I also created a shorter version of the tutorial itself, sans screen grabs and trimmed down to just the Python code scripts and major milestones in the class.

Providing the students with both helped students to see the bigger picture as well as a detailed view of how everything was connected. Providing different formats can make a difference for different kinds of learners.

6. Make the tutorial count for class credit.

For class credit, I made the students answer the specific questions Ben laid out in the tutorial. They had to then turn in their answers based on the scripts they ran.

This allowed me to see if they could follow along with the tutorial and perform the necessary steps and actions. Doing this assignment helped the students understand the bigger picture of what the scripts and applications can do in a journalism context versus just going through the motions of running scripts.

7. Remember the first time is only the beginning.

At the end of the two weeks, some of my students had completed the tutorial and other students hadn’t. Those who didn’t either ran out of time, made script errors or had issues with getting the prerequisites installed. Because we were ending the semester, there was not enough time for us to do more. Thus, I wish I would have scheduled more time for the tutorial.

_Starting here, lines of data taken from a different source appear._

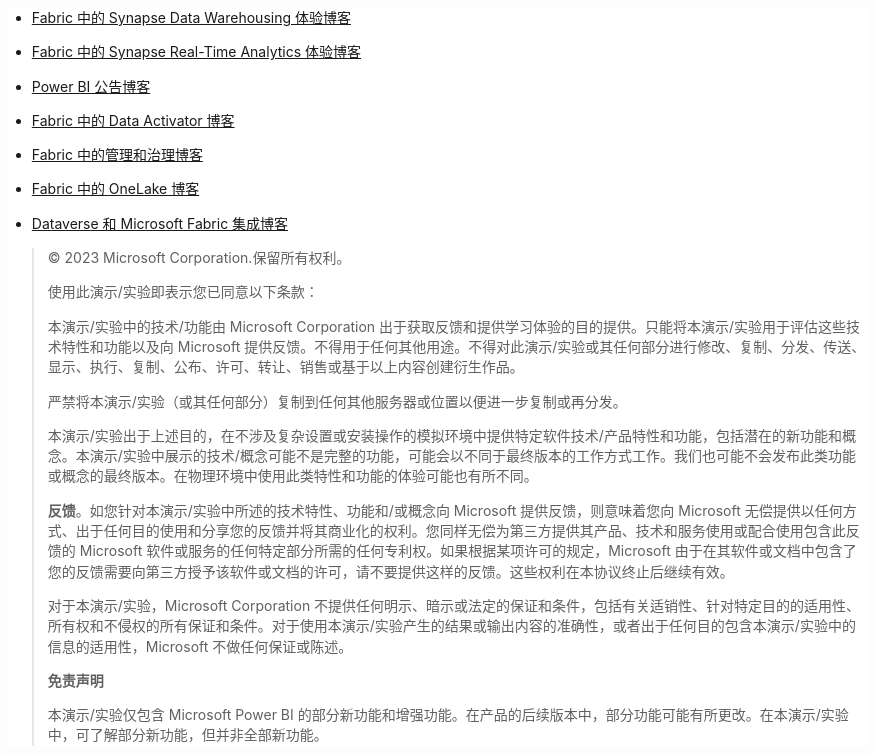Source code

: -   [Fabric 中的 Synapse Data Warehousing
    体验博客](https://aka.ms/Fabric-DW-Blog) 

-   [Fabric 中的 Synapse Real-Time Analytics
    体验博客](https://aka.ms/Fabric-RTA-Blog)

-   [Power BI 公告博客](https://aka.ms/Fabric-PBI-Blog)

-   [Fabric 中的 Data Activator 博客](https://aka.ms/Fabric-DA-Blog) 

-   [Fabric 中的管理和治理博客](https://aka.ms/Fabric-Admin-Gov-Blog)

-   [Fabric 中的 OneLake 博客](https://aka.ms/Fabric-OneLake-Blog)

-   [Dataverse 和 Microsoft Fabric
    集成博客](https://aka.ms/Dataverse-Fabric-Blog)

> © 2023 Microsoft Corporation.保留所有权利。
>
> 使用此演示/实验即表示您已同意以下条款：
>
> 本演示/实验中的技术/功能由 Microsoft Corporation
> 出于获取反馈和提供学习体验的目的提供。只能将本演示/实验用于评估这些技术特性和功能以及向
> Microsoft
> 提供反馈。不得用于任何其他用途。不得对此演示/实验或其任何部分进行修改、复制、分发、传送、显示、执行、复制、公布、许可、转让、销售或基于以上内容创建衍生作品。
>
> 严禁将本演示/实验（或其任何部分）复制到任何其他服务器或位置以便进一步复制或再分发。
>
> 本演示/实验出于上述目的，在不涉及复杂设置或安装操作的模拟环境中提供特定软件技术/产品特性和功能，包括潜在的新功能和概念。本演示/实验中展示的技术/概念可能不是完整的功能，可能会以不同于最终版本的工作方式工作。我们也可能不会发布此类功能或概念的最终版本。在物理环境中使用此类特性和功能的体验可能也有所不同。
>
> **反馈**。如您针对本演示/实验中所述的技术特性、功能和/或概念向
> Microsoft 提供反馈，则意味着您向 Microsoft
> 无偿提供以任何方式、出于任何目的使用和分享您的反馈并将其商业化的权利。您同样无偿为第三方提供其产品、技术和服务使用或配合使用包含此反馈的
> Microsoft
> 软件或服务的任何特定部分所需的任何专利权。如果根据某项许可的规定，Microsoft
> 由于在其软件或文档中包含了您的反馈需要向第三方授予该软件或文档的许可，请不要提供这样的反馈。这些权利在本协议终止后继续有效。
>
> 对于本演示/实验，Microsoft Corporation
> 不提供任何明示、暗示或法定的保证和条件，包括有关适销性、针对特定目的的适用性、所有权和不侵权的所有保证和条件。对于使用本演示/实验产生的结果或输出内容的准确性，或者出于任何目的包含本演示/实验中的信息的适用性，Microsoft
> 不做任何保证或陈述。
>
> **免责声明**
>
> 本演示/实验仅包含 Microsoft Power BI
> 的部分新功能和增强功能。在产品的后续版本中，部分功能可能有所更改。在本演示/实验中，可了解部分新功能，但并非全部新功能。


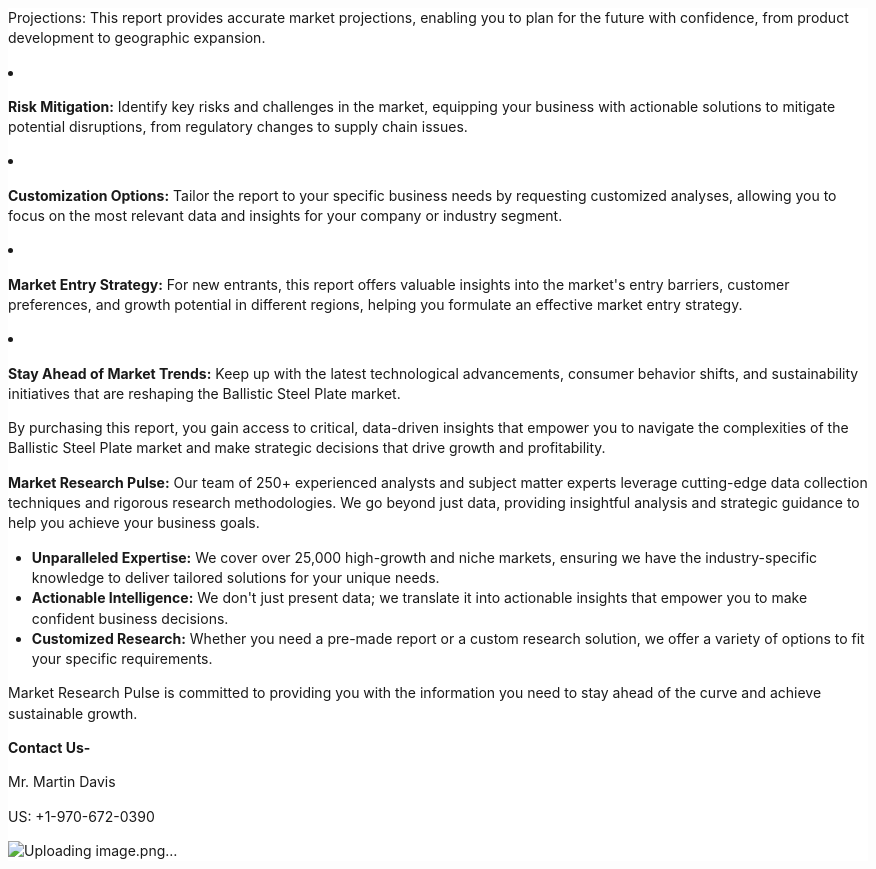 Projections:</strong> This report provides accurate market projections, enabling you to plan for the future with confidence, from product development to geographic expansion.</p></li><li><p><strong>Risk Mitigation:</strong> Identify key risks and challenges in the market, equipping your business with actionable solutions to mitigate potential disruptions, from regulatory changes to supply chain issues.</p></li><li><p><strong>Customization Options:</strong> Tailor the report to your specific business needs by requesting customized analyses, allowing you to focus on the most relevant data and insights for your company or industry segment.</p></li><li><p><strong>Market Entry Strategy:</strong> For new entrants, this report offers valuable insights into the market's entry barriers, customer preferences, and growth potential in different regions, helping you formulate an effective market entry strategy.</p></li><li><p><strong>Stay Ahead of Market Trends:</strong> Keep up with the latest technological advancements, consumer behavior shifts, and sustainability initiatives that are reshaping the Ballistic Steel Plate market.</p></li></ol><p>By purchasing this report, you gain access to critical, data-driven insights that empower you to navigate the complexities of the Ballistic Steel Plate market and make strategic decisions that drive growth and profitability.</p><p><strong>Market Research Pulse:</strong>&nbsp;Our team of 250+ experienced analysts and subject matter experts leverage cutting-edge data collection techniques and rigorous research methodologies. We go beyond just data, providing insightful analysis and strategic guidance to help you achieve your business goals.</p><ul><li><strong>Unparalleled Expertise:</strong>&nbsp;We cover over 25,000 high-growth and niche markets, ensuring we have the industry-specific knowledge to deliver tailored solutions for your unique needs.</li><li><strong>Actionable Intelligence:</strong>&nbsp;We don't just present data; we translate it into actionable insights that empower you to make confident business decisions.</li><li><strong>Customized Research:</strong>&nbsp;Whether you need a pre-made report or a custom research solution, we offer a variety of options to fit your specific requirements.</li></ul><p>Market Research Pulse is committed to providing you with the information you need to stay ahead of the curve and achieve sustainable growth.</p><p><strong>Contact Us-</strong></p><p>Mr. Martin Davis</p><p>US: +1-970-672-0390</p>
![Uploading image.png…]()

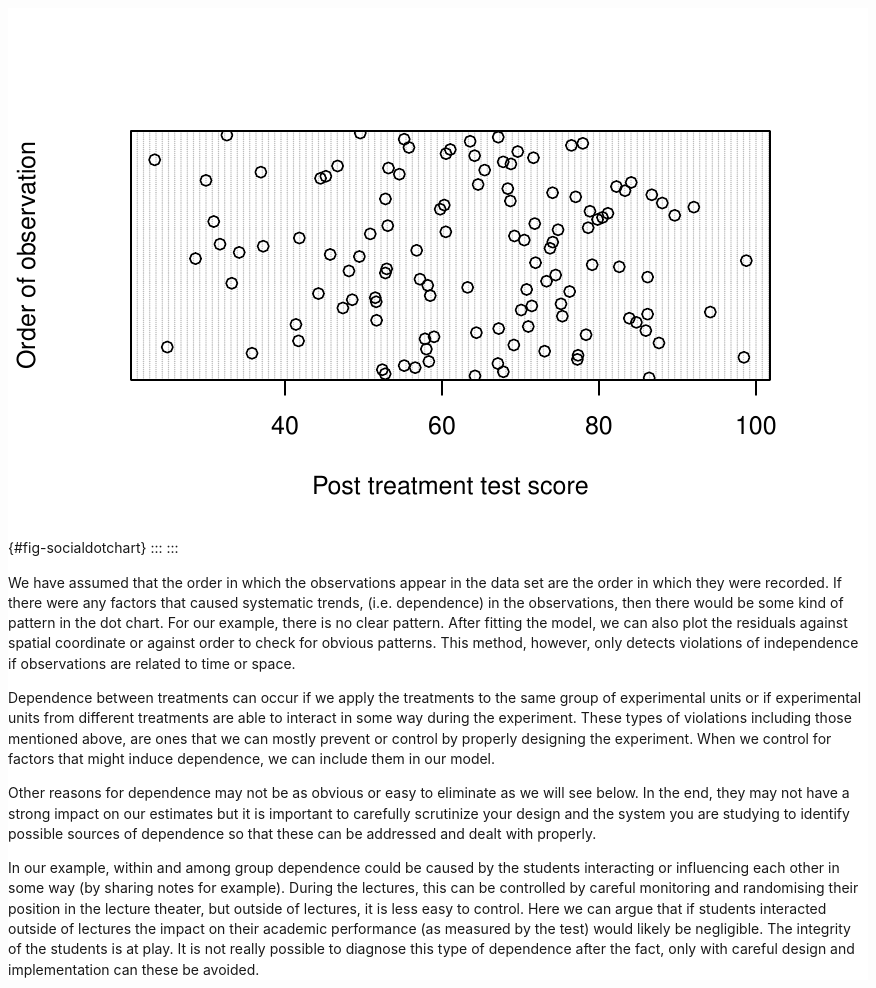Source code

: ![Cleveland dot chart of response values in the order in which they appear in the data set.](05_CRD_Intro_files/figure-pdf/fig-socialdotchart-1.pdf){#fig-socialdotchart}
:::
:::






We have assumed that the order in which the observations appear in the data set are the order in which they were recorded. If there were any factors that caused systematic trends, (i.e. dependence) in the observations, then there would be some kind of pattern in the dot chart. For our example, there is no clear pattern. After fitting the model, we can also plot the residuals against spatial coordinate or against order to check for obvious patterns. This method, however, only detects violations of independence if observations are related to time or space.

Dependence between treatments can occur if we apply the treatments to the same group of experimental units or if experimental units from different treatments are able to interact in some way during the experiment. These types of violations including those mentioned above, are ones that we can mostly prevent or control by properly designing the experiment. When we control for factors that might induce dependence, we can include them in our model.

Other reasons for dependence may not be as obvious or easy to eliminate as we will see below. In the end, they may not have a strong impact on our estimates but it is important to carefully scrutinize your design and the system you are studying to identify possible sources of dependence so that these can be addressed and dealt with properly.

In our example, within and among group dependence could be caused by the students interacting or influencing each other in some way (by sharing notes for example). During the lectures, this can be controlled by careful monitoring and randomising their position in the lecture theater, but outside of lectures, it is less easy to control. Here we can argue that if students interacted outside of lectures the impact on their academic performance (as measured by the test) would likely be negligible. The integrity of the students is at play. It is not really possible to diagnose this type of dependence after the fact, only with careful design and implementation can these be avoided.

The students who did finish were excited at the outcome. They felt rewarded for all the effort they put into the class. They also had a new perspective on how to explore data and use it in news gathering and reporting. Some of them were craving more Python. That made me happy in knowing that the time we spent was worthwhile.

I am excited to delve deeper into Python, pandas and the Jupyter Notebook so I can go further into my future digital journalism classes.

I am not a Python whiz, but I am willing to learn and try. There is so much power to what it can do. As journalism educators we should introduce our students to the possibilities of what Python can do for news gathering and reporting of important civic issues, one line of code at a time.